___ DOCUMENT TEXT
My father had a massive heart attack when he was 64. He
survived that wake-up call and, uncharacteristically, paid attention when the
doctor told him to stop smoking, stop working and to take care of himself right
now, or die. That kind of talk can get your attention, as it did for him. Dad
quit his law practice in NYC, quit his three pack a day cigarette habit that
turned the ends of his fingers brown, and moved away from New Jersey traffic to
North Carolina coastline. For the next two years he learned how to fish the
surf and walk a ten-mile loop between two prominent piers every day. Although
he did ramp it up again after that and was the driving force behind
incorporation of the town of Pine Knoll Shores, serving as mayor for two terms,
he stayed healthy. When death came knocking again at age 89, he was ready to
answer the door, and did.
We never hugged or said: “I love you.” A handshake was what
fathers and sons did back in those days, and that was OK. But sometimes shared
rituals speak to such things without being uncomfortably direct.They help us
connect. For my Dad and me, it was limericks. We both looked forward to getting
a letter in the mail with the immediately identifiable handwriting...
Dad wrote:
An amoeba from old Potawatomi,
Was beset with recurring dichotomy,
She split and she split,
And after a bit,
She observed: “There's a hell of a lot-o-me!”
______
___ DATA EXTRACT
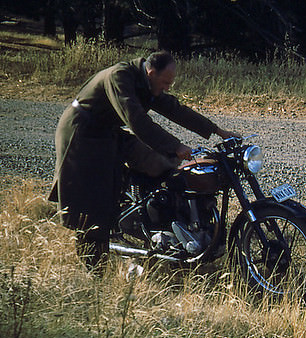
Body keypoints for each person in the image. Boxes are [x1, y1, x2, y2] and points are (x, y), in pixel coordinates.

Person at [48, 50, 235, 271]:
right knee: (95, 200)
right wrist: (176, 146)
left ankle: (160, 223)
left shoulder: (148, 83)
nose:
______
WHAT THE EXERCISE ASKS: In the essay about the father, which town's incorporation did he drive? The listing has nothing to do with the essay.

REPLY: Pine Knoll Shores